Dora found it hard to stop thanking me. ‘I don’t know what we’d have done, you’ve been such a help, Queenie, you really have . . .’ Out on her precious Connaught Street she didn’t appear to want to stop waving goodbye. I was quite a way down the road and could still hear her calling, ‘How can we ever thank you enough? Don’t be a stranger. Come any time.’
‘’Bye, then,’ I was saying when I noticed a woman running after me down the street.
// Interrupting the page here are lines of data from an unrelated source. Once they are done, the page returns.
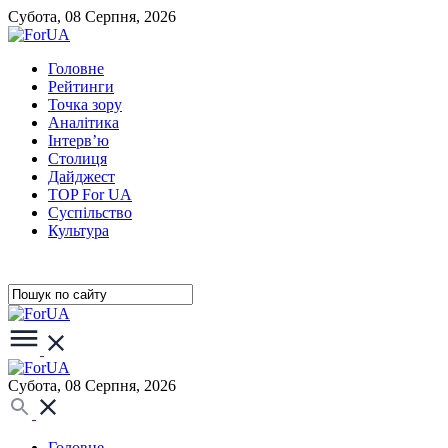
Субота, 08 Серпня, 2026
Головне
Рейтинги
Точка зору
Аналітика
Інтерв’ю
Столиця
Дайджест
TOP For UA
Суспiльство
Культура
Субота, 08 Серпня, 2026
Головне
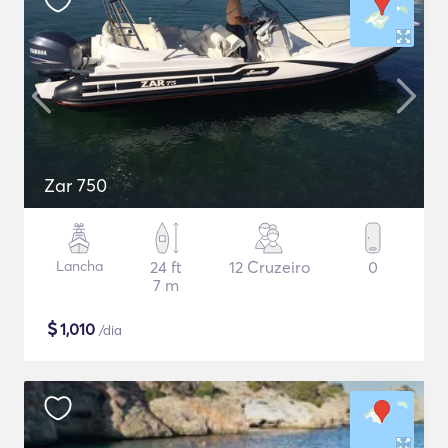
Zar 750
Lancha
24 ft
12 Cruzeiro
0
7 m
$
1,010
/dia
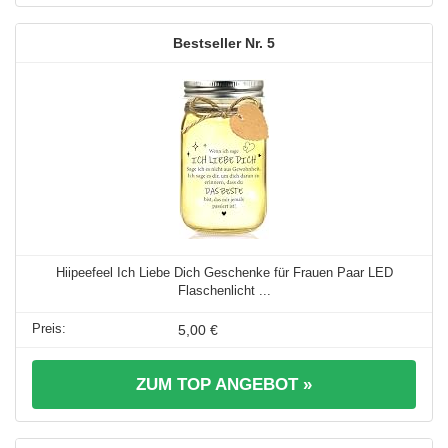
5
Hiipeefeel Ich Liebe Dich Geschenke für Frauen Paar LED
Flaschenlicht ...
5,00 €
ZUM TOP ANGEBOT »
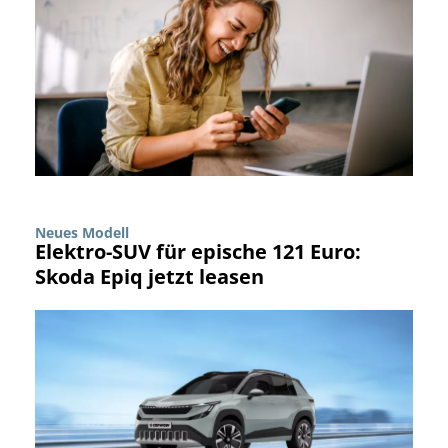
Neues Modell
Elektro-SUV für epische 121 Euro:
Skoda Epiq jetzt leasen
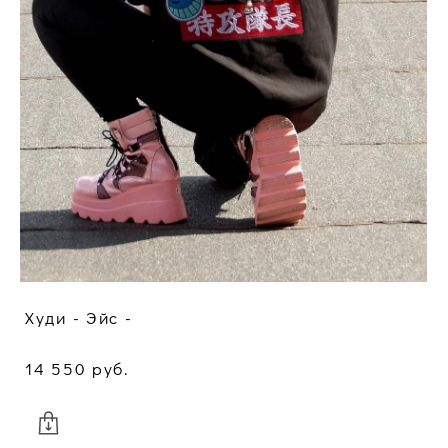
Худи - Эйс -
14 550 pуб.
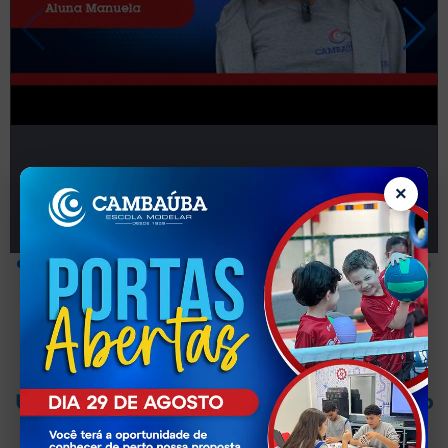
×
Nossos Espaços
Unidade Cambaúba - Fundamental ao
Ensino Médio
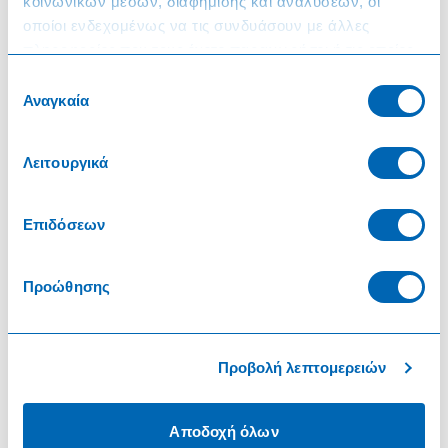
κοινωνικών μέσων, διαφήμισης και αναλύσεων, οι
οποίοι ενδεχομένως να τις συνδυάσουν με άλλες
πληροφορίες που τους έχετε παραχωρήσει ή τις οποίες
Πληροφορίες
έχουν συλλέξει σε σχέση με την από μέρους σας χρήση
Επιλογή
των υπηρεσιών τους.
Όροι & Προϋποθέσεις
Αναγκαία
συγκατάθεσης
Πολιτική Cookies
Λειτουργικά
Διασφάλιση Ποιότητας
Επιδόσεων
Σχετικά με εμάς
Ποιοι Είμαστε
Προώθησης
Εταιρική Κοινωνική Ευθύνη
Λόγοι για να μας εμπιστευτείτε
Προβολή λεπτομερειών
Οικονομικά Στοιχεία
Αποδοχή όλων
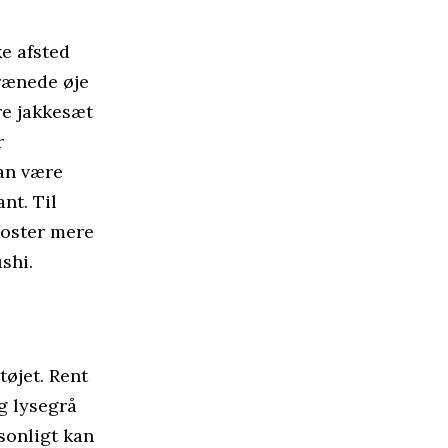
ke afsted
trænede øje
yre jakkesæt
r
kan være
nt. Til
koster mere
shi.
tøjet. Rent
g lysegrå
sonligt kan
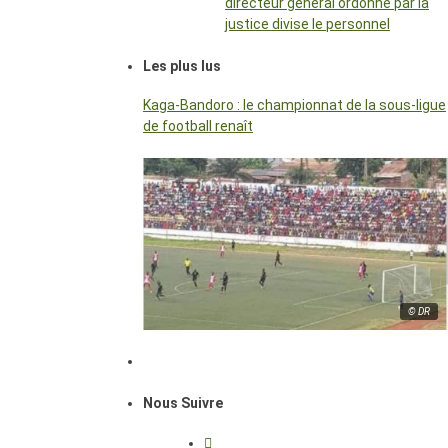
directeur général ordonné par la
justice divise le personnel
Les plus lus
Kaga-Bandoro : le championnat de la sous-ligue
de football renaît
© DR
Nous Suivre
Well dressed with delicate heels that clopped on the pavement like a thoroughbred.
‘You there, you there,’ she called. ‘Are you responsible for this?’ I stopped for a moment until she said, ‘I want to know on whose authority those people have been put into that property.’ I began walking again, fast, as she chased after me saying, ‘I want to know the name of your superior. I want to make a complaint. I’m not happy to have those people living here. This is a respectable street. Those kind of people do not belong here. Let me tell you, there will be a great deal of trouble if they stay because I am not happy about it, not happy about it at all.’
Twenty-eight
Queenie
It was my fault that Bernard volunteered for the RAF before waiting to be asked. Men not in uniform began to look out of place in streets rolling in blue and khaki. With us having to import Yanks and him still wearing what he liked, he was self conscious, apologetic, even. But it wasn’t that – it was all that catastrophe that dodged in behind me every time I came home from the rest centre. And when he tried to turn away he’d look straight into another war – scarred into the face of his own father. He had to join up. And the RAF wanted him. A skinny bank clerk who always blew on his tea before he drank it. A man who had trouble finding enough rage to scare next-door’s cat out of our shelter. And it wasn’t just that the military could see his wiry frame fitting into any desk space no matter how small: Bernard was to become part of their fighting machine – they were sending him overseas. Mr Todd slapped his back, saying, ‘Good show, Bernard, good man.’ People who would never before pass the time of day with me asked after my husband. And when I talked about him I plumped almost as proud as Auntie Dorothy with Montgomery. I swear his shoulders got broader, his hands more manly with every leave. Even the back of his neck looked fearless with the collar of his RAF blues pressing against it. I was almost jealous now someone else wanted him. He’s my husband, where are you sending him? Training in Skegness and Blackpool, he was home more often than he used to be. But overseas! Where overseas? How far? We live on an island, for God’s sake, everywhere is blinking overseas.
He left with no more ceremony than if he was going to the bank. I wanted to hug him, whisper into his ear to be sure to tell me what he was doing, to show me what he was seeing in all those foreign places. But he stiffened like a plank of best mahogany, then bent to kiss my cheek. Watching him walking down our road – his forage cap sitting at an angle on his head, his kit-bag lolling like a corpse over his shoulder – I thought, He is so thin that any enemy soldier would have to have a ruddy good aim to hit him. It was a strange thought, not one I’d have shared with anyone, but funnily enough I found it comforting. The pity of it was he wouldn’t have known that I was watching him through the window, let alone that I was worrying. And when he was finally out of view, the road screamed with emptiness. I couldn’t help what came to my mind next – it just sneaked up behind me to sigh over my shoulder: he’ll not be able to post it home so you’ll never get pregnant now, Queenie.